Nancy Lee Waters Lauer, Ellicott City, Md.

Friends in Low Places

My mother had all her things stored in my daughter’s attic. After Mom died, I loaded all the boxes and bags of photographs, letters, WWII souvenirs, bills and canceled checks into my car and drove them to my house.

As I was going through the papers, I found one letter so exciting I had to call my friends and family to share it. The missive was written to notorious outlaw John Dillinger while he was serving a jail sentence in Dayton, Ohio, in 1933. The author was his girlfriend Mary Longnaker, sister to one of Dillinger’s former prisonmates, who signed off with “Your Sweetheart.” I also found a letter from Dillinger asking Mary to send him newspapers, apples, pears, grapes and candy.

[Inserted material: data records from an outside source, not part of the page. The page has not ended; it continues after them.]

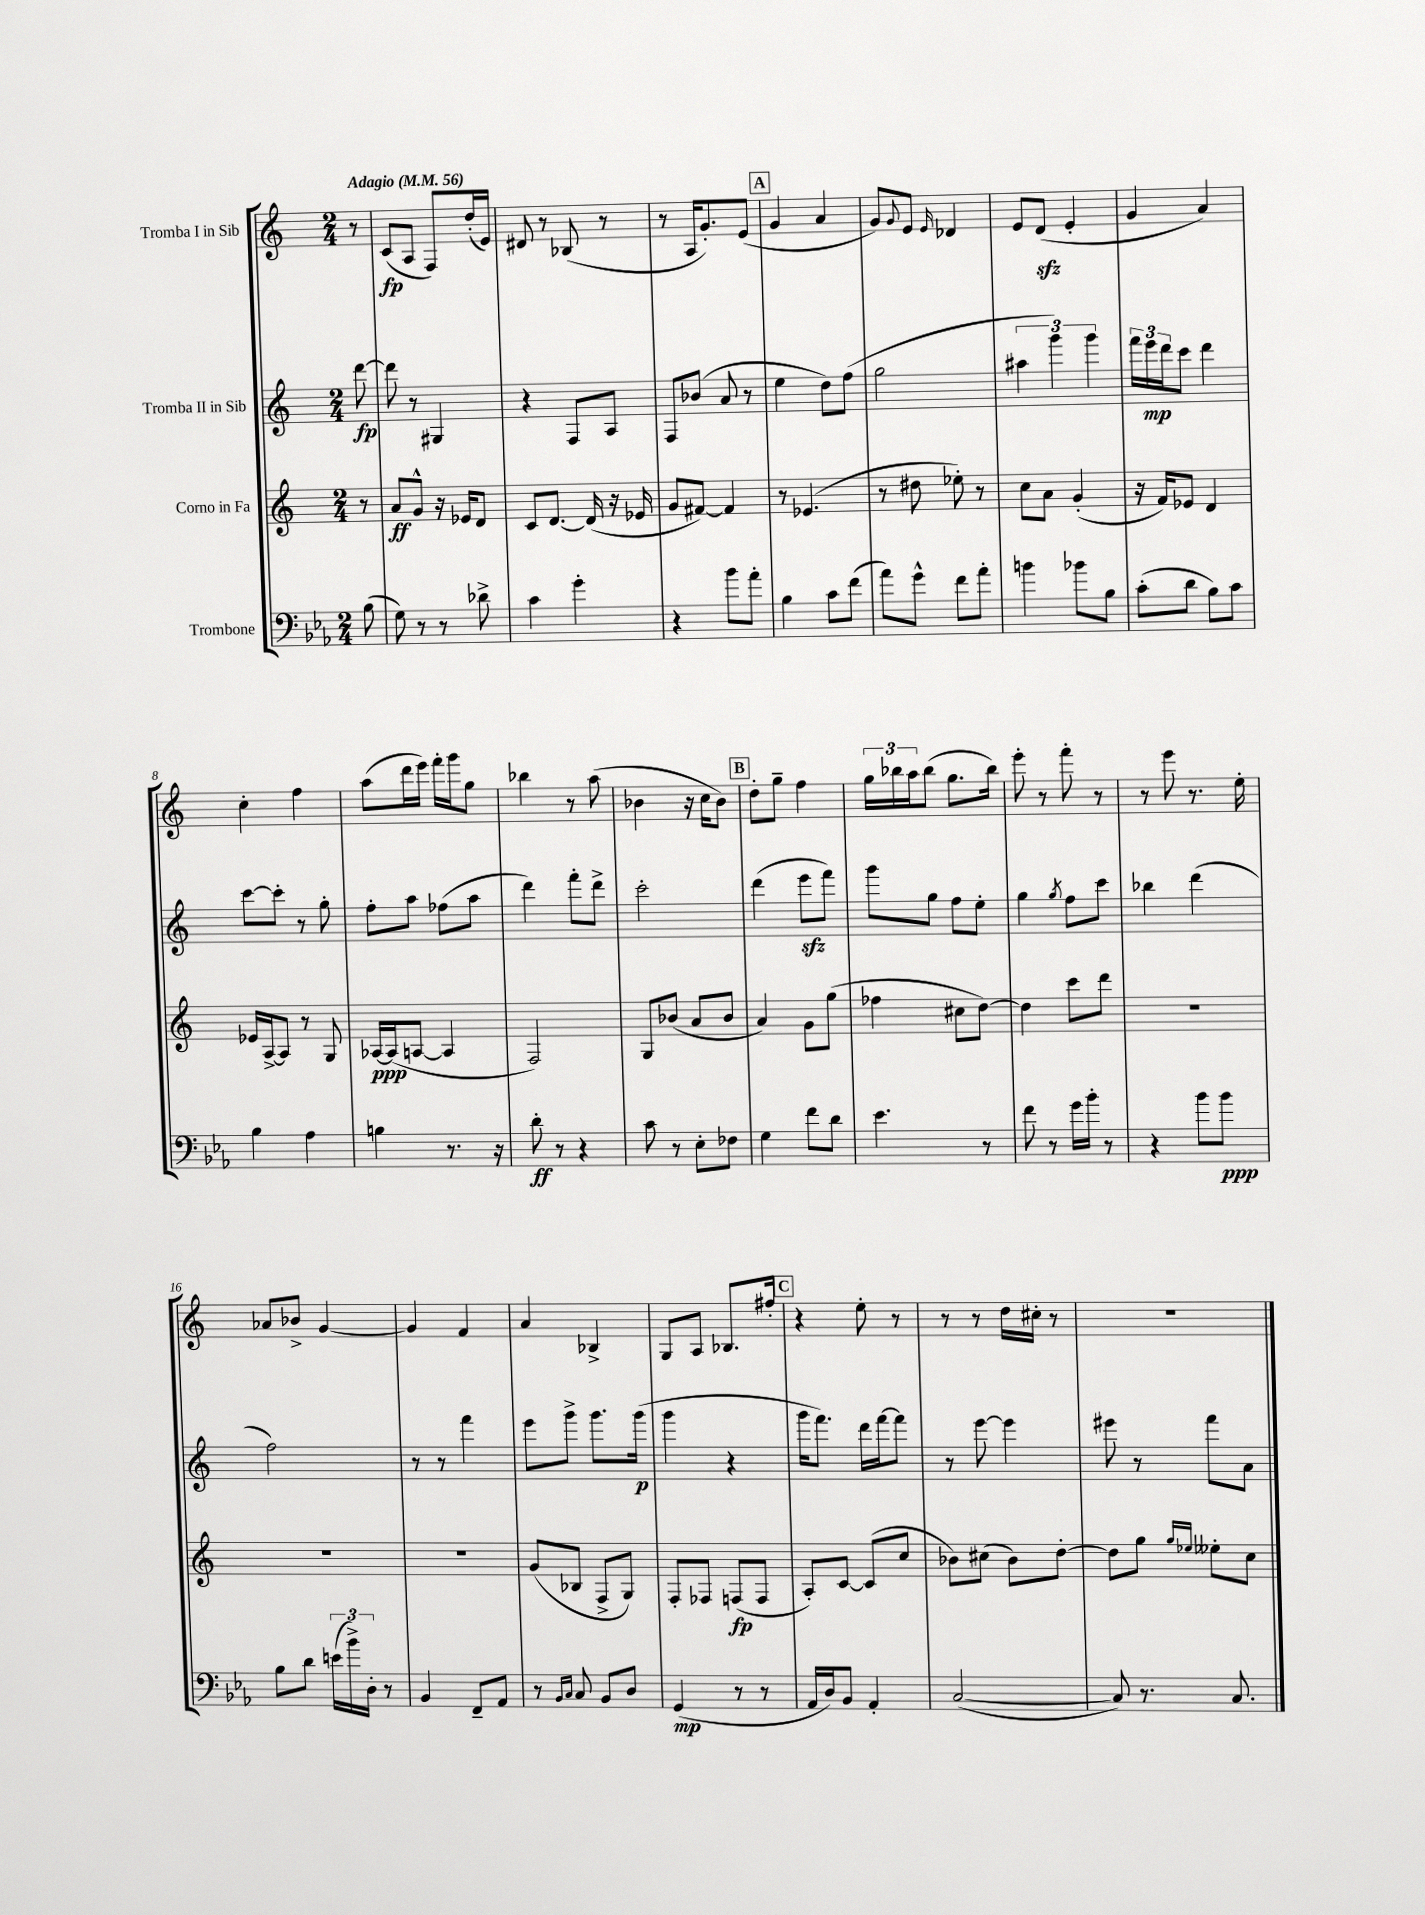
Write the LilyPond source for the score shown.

<<
\new StaffGroup <<
\new Staff = "s0" \with { instrumentName = "Tromba I in Sib" } {
    \clef treble \key c \major \numericTimeSignature \time 2/4 \partial 8 \tempo "Adagio" 4 = 56
    r8 |
    c'8\fp( a8 f8) d''16-.( e'16) |
    dis'8 r8 bes8( r8 |
    r8 a16 g'8.-.) e'8( |
    \mark \markup { \box "A" } g'4 a'4 |
    g'8) \appoggiatura { g'8 } e'8 \grace { e'16 } des'4 |
    e'8 d'8\sfz( e'4-. |
    g'4 a'4) |
    c''4-. f''4 |
    a''8( d'''16 e'''16) f'''16-. g'''16 g''8 |
    bes''4 r8 a''8( |
    bes'4 r16 c''16 bes'8) |
    \mark \markup { \box "B" } d''8-. g''8-- f''4 |
    \tuplet 3/2 { g''16 bes''16 a''16 } bes''8( g''8. bes''16) |
    e'''8-. r8 f'''8-. r8 |
    r8 e'''8 r8. e''16-. |
    aes'8 bes'8-> g'4~ |
    g'4 f'4 |
    a'4 bes4-> |
    g8 a8 bes8. fis''16-. |
    \mark \markup { \box "C" } r4 e''8-. r8 |
    r8 r8 d''16 cis''16-. r8 |
    r2 \bar "|." |
}
\new Staff = "s1" \with { instrumentName = "Tromba II in Sib" } {
    \clef treble \key c \major \numericTimeSignature \time 2/4 \partial 8
    d'''8~\fp |
    d'''8 r8 gis4 |
    r4 f8 a8 |
    f8 bes'8( a'8 r8 |
    \mark \markup { \box "A" } e''4 d''8) f''8( |
    g''2 |
    \tuplet 3/2 { ais''4 g'''4) g'''4 } |
    \tuplet 3/2 { f'''16 e'''16\mp d'''16 } c'''8 d'''4 |
    c'''8~ c'''8-. r8 g''8-. |
    f''8-. a''8 fes''8( a''8 |
    d'''4) f'''8-. d'''8-> |
    c'''2-. |
    \mark \markup { \box "B" } d'''4( e'''8\sfz f'''8) |
    g'''8 g''8 f''8 e''8-. |
    g''4 \acciaccatura { g''8 } f''8 c'''8 |
    bes''4 d'''4( |
    f''2) |
    r8 r8 f'''4 |
    e'''8 g'''8-> g'''8. g'''16\p( |
    g'''4 r4 |
    \mark \markup { \box "C" } g'''16 f'''8.) d'''16 f'''16~ f'''8 |
    r8 e'''8~ e'''4 |
    eis'''8 r8 f'''8 a'8 \bar "|." |
}
\new Staff = "s2" \with { instrumentName = "Corno in Fa" } {
    \clef treble \key c \major \numericTimeSignature \time 2/4 \partial 8
    r8 |
    a'8\ff g'8-^ r16 ees'16 d'8 |
    c'8 d'8.~ d'16( r16 ees'16 |
    g'8 fis'8~) fis'4 |
    \mark \markup { \box "A" } r8 ees'4.( |
    r8 dis''8 ees''8-.) r8 |
    c''8 a'8 g'4-.( |
    r16 f'16) ees'8 d'4 |
    ees'16 a16~-> a8 r8 g8 |
    aes16~\ppp aes16( a8~ a4 |
    f2) |
    g8 bes'8( a'8 bes'8 |
    \mark \markup { \box "B" } a'4) g'8 g''8( |
    fes''4 cis''8 d''8~) |
    d''4 c'''8 d'''8 |
    R2 |
    R2 |
    R2 |
    g'8( bes8 f8-> g8) |
    f8-. fes8 f8\fp( f8 |
    \mark \markup { \box "C" } a8-.) c'8~ c'8( c''8 |
    bes'8) cis''8( bes'8) d''8~-. |
    d''8 g''8 \grace { g''16 ees''16 } eeses''8-. c''8 \bar "|." |
}
\new Staff = "s3" \with { instrumentName = "Trombone" } {
    \clef bass \key ees \major \numericTimeSignature \time 2/4 \partial 8
    bes8( |
    g8) r8 r8 des'8-> |
    c'4 g'4-. |
    r4 bes'8 aes'8-. |
    \mark \markup { \box "A" } bes4 c'8 f'8( |
    aes'8) g'8-^ f'8 aes'8-. |
    b'4 bes'8 bes8 |
    c'8-.( d'8 bes8) c'8 |
    bes4 aes4 |
    b4 r8. r16 |
    d'8-.\ff r8 r4 |
    c'8 r8 ees8-. fes8 |
    \mark \markup { \box "B" } g4 f'8 d'8 |
    ees'4. r8 |
    f'8 r8 g'16 bes'16-. r8 |
    r4 bes'8 bes'8\ppp |
    bes8 d'8 \tuplet 3/2 { e'16( bes'16->) d16-. } r8 |
    bes,4 f,8-- aes,8 |
    r8 \grace { bes,16 c16 } c8 bes,8 d8 |
    g,4\mp( r8 r8 |
    \mark \markup { \box "C" } aes,16 d16) bes,8 aes,4-. |
    c2~( |
    c8) r8. c8. \bar "|." |
}
>>
>>
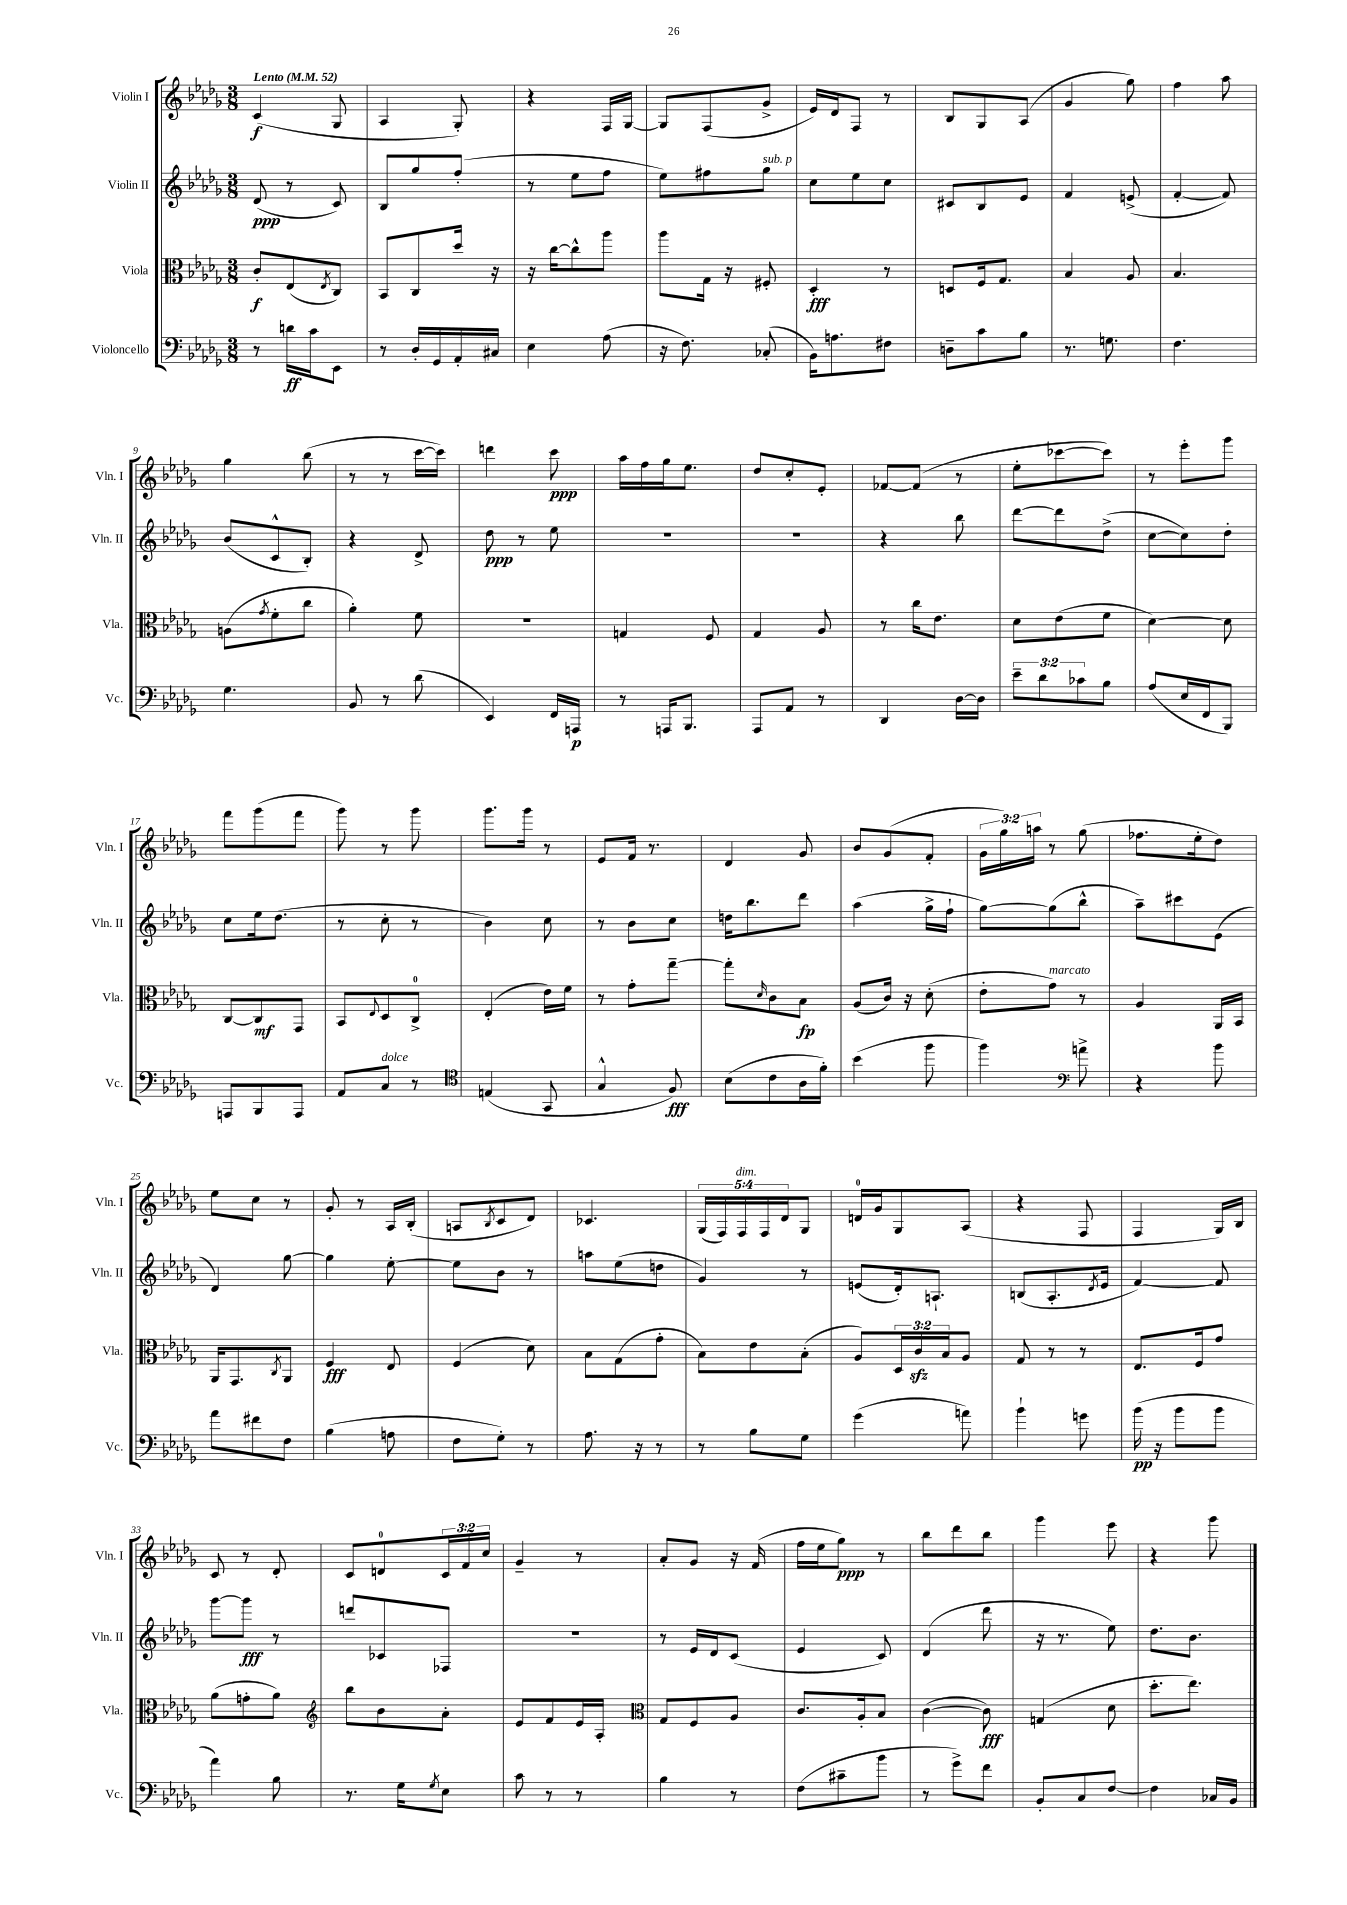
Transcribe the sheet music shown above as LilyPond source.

<<
\new StaffGroup <<
\new Staff = "s0" \with { instrumentName = "Violin I" shortInstrumentName = "Vln. I" } {
    \clef treble \key des \major \numericTimeSignature \time 3/8 \override Staff.TupletNumber.text = #tuplet-number::calc-fraction-text \tempo "Lento" 4 = 52
    c'4\f( ges8 |
    aes4 ges8-.) |
    r4 f16 ges16~ |
    ges8 f8( ges'8-> |
    ees'16) des'16 f8 r8 |
    bes8 ges8 aes8( |
    ges'4 ges''8) |
    f''4 aes''8 |
    ges''4 bes''8( |
    r8 r8 c'''16~ c'''16) |
    d'''4 c'''8\ppp |
    aes''16 f''16 ges''16 ees''8. |
    des''8 c''8-. ees'8-. |
    fes'8~ fes'8( r8 |
    ees''8-. ces'''8~ ces'''8) |
    r8 ees'''8-. ges'''8 |
    f'''8 ges'''8( f'''8 |
    ges'''8) r8 ges'''8 |
    ges'''8. ges'''16 r8 |
    ees'8 f'16 r8. |
    des'4 ges'8 |
    bes'8 ges'8( f'8-. |
    \tuplet 3/2 { ges'16 ges''16) a''16 } r8 ges''8( |
    fes''8. ees''16-. des''8) |
    ees''8 c''8 r8 |
    ges'8-. r8 aes16 bes16-.( |
    a8 \acciaccatura { bes8 } c'8 des'8) |
    ces'4. |
    \tuplet 5/4 { ges16( f16) f16^\markup { \italic "dim." } f16 des'16 } ges8 |
    d'16-0 ges'16 ges8 aes8( |
    r4 f8 |
    f4 ges16) bes16 |
    c'8 r8 des'8-. |
    c'8 d'8-0 \tuplet 3/2 { c'16 f'16 c''16 } |
    ges'4-- r8 |
    aes'8-. ges'8 r16 f'16( |
    f''16 ees''16 ges''8\ppp) r8 |
    bes''8 des'''8 bes''8 |
    ges'''4 ees'''8 |
    r4 ges'''8 \bar "|." |
}
\new Staff = "s1" \with { instrumentName = "Violin II" shortInstrumentName = "Vln. II" } {
    \clef treble \key des \major \numericTimeSignature \time 3/8
    des'8\ppp( r8 c'8) |
    bes8 ges''8 f''8-.( |
    r8 ees''8 f''8 |
    ees''8) fis''8 ges''8^\markup { \italic "sub. p" } |
    c''8 ees''8 c''8 |
    cis'8 bes8 ees'8 |
    f'4 e'8->( |
    f'4~-. f'8) |
    bes'8( c'8-^ bes8-.) |
    r4 des'8-> |
    des''8\ppp r8 ees''8 |
    R4. |
    R4. |
    r4 bes''8 |
    des'''8~ des'''8 des''8->( |
    c''8~ c''8) des''8-. |
    c''8 ees''16 des''8.( |
    r8 c''8-. r8 |
    bes'4) c''8 |
    r8 bes'8 c''8 |
    d''16 bes''8. des'''8 |
    aes''4( ges''16-> f''16-! |
    ges''8~) ges''8( bes''8-^ |
    aes''8--) cis'''8 ees'8( |
    des'4) ges''8~ |
    ges''4 ees''8~-. |
    ees''8 bes'8 r8 |
    a''8 ees''8( d''8 |
    ges'4) r8 |
    e'8( des'16-.) a8.-! |
    b8( aes8.-. \acciaccatura { des'8 } ees'16 |
    f'4~) f'8 |
    ges'''8~ ges'''8\fff r8 |
    d'''8 ces'8 fes8 |
    R4. |
    r8 ees'16 des'16 c'8( |
    ees'4 c'8) |
    des'4( des'''8 |
    r16 r8. ees''8) |
    des''8. bes'8. \bar "|." |
}
\new Staff = "s2" \with { instrumentName = "Viola" shortInstrumentName = "Vla." } {
    \clef alto \key des \major \numericTimeSignature \time 3/8 \override Staff.TupletNumber.text = #tuplet-number::calc-fraction-text
    c'8-.\f ees8( \acciaccatura { ees8 } c8) |
    bes,8 c8 des''16 r16 |
    r16 c''16~ c''8-^ aes''8 |
    aes''8 ges16 r16 fis8-. |
    des4-.\fff r8 |
    d8 f16 ges8. |
    bes4 aes8 |
    bes4. |
    a8( \acciaccatura { ges'8 } f'8-. c''8 |
    aes'4-.) f'8 |
    R4. |
    g4 f8 |
    ges4 aes8 |
    r8 c''16 ees'8. |
    des'8 ees'8( f'8 |
    des'4~) des'8 |
    c8~ c8\mf ges,8 |
    bes,8 \appoggiatura { ees8 } des8 c8-0-> |
    ees4-.( ees'16) f'16 |
    r8 ges'8-. ges''8~-- |
    ges''8-. \grace { des'16 } c'8 bes8\fp |
    aes8( c'16) r16 des'8-.( |
    ees'8-. ges'8^\markup { \italic "marcato" }) r8 |
    aes4 aes,16 bes,16 |
    aes,16 ges,8. \acciaccatura { c8 } aes,8 |
    f4\fff ees8 |
    f4( des'8) |
    bes8 ges8( ges'8-. |
    bes8) ees'8 bes8-.( |
    aes8) \tuplet 3/2 { des16 c'16\sfz bes16 } aes8 |
    ges8 r8 r8 |
    ees8. f16 ges'8 |
    aes'8( g'8-. aes'8) |
    \clef treble bes''8 bes'8 aes'8-. |
    ees'8 f'8 ees'16 aes16-. |
    \clef alto ges8 f8 aes8 |
    c'8. aes16-. bes8 |
    c'4~( c'8\fff) |
    g4( des'8 |
    des''8.-. ees''8.) \bar "|." |
}
\new Staff = "s3" \with { instrumentName = "Violoncello" shortInstrumentName = "Vc." } {
    \clef bass \key des \major \numericTimeSignature \time 3/8 \override Staff.TupletNumber.text = #tuplet-number::calc-fraction-text
    r8 d'16\ff c'16 ees,8 |
    r8 des16-. ges,16 aes,16-. cis16 |
    ees4 aes8( |
    r16 f8.) ces8-.( |
    bes,16) a8. fis8 |
    d8-- c'8 bes8 |
    r8. g8. |
    f4. |
    ges4. |
    bes,8 r8 des'8( |
    ees,4) f,16 a,,16\p |
    r8 a,,16 bes,,8. |
    aes,,8 aes,8 r8 |
    des,4 des16~ des16 |
    \tuplet 3/2 { ees'8-- des'8 ces'8 } bes8 |
    aes8( ees16 f,16 bes,,8) |
    a,,8 bes,,8 a,,8 |
    aes,8 c8^\markup { \italic "dolce" } r8 |
    \clef tenor e4( ges,8 |
    ges4-^ f8\fff) |
    bes8( c'8 aes16 f'16-.) |
    bes'4( f''8 |
    f''4) \clef bass a'8-> |
    r4 bes'8 |
    aes'8 fis'8 f8 |
    bes4( a8 |
    f8 ges8-.) r8 |
    aes8. r16 r8 |
    r8 bes8 ges8 |
    ges'4( a'8) |
    bes'4-! g'8 |
    bes'16\pp( r16 bes'8 bes'8 |
    aes'4) bes8 |
    r8. ges16 \acciaccatura { ges8 } ees8 |
    c'8 r8 r8 |
    bes4 r8 |
    f8( cis'8-- bes'8 |
    r8 ges'8->) f'8 |
    bes,8-. c8 f8~ |
    f4 ces16 bes,16 \bar "|." |
}
>>
>>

Finally, I found newspaper articles about Dillinger’s escape from another prison, the Allen County Jail in Lima, Ohio — where my grandfather Hugh Moorman was deputy sheriff. I’d never seen a photo of Grandpa, and his picture was in that newspaper.

According to family stories, my grandfather was on duty and had let Dillinger out of his cell for a game of checkers the same night the convict’s gang arrived in town to break him out. But the hour was late, and the gang decided they’d wait until the next night to storm the jail. My grandfather was supposed to work that evening, too, but the sheriff had asked him to trade shifts. If they hadn’t done so, Grandpa Moorman would’ve been shot and killed instead of the sheriff.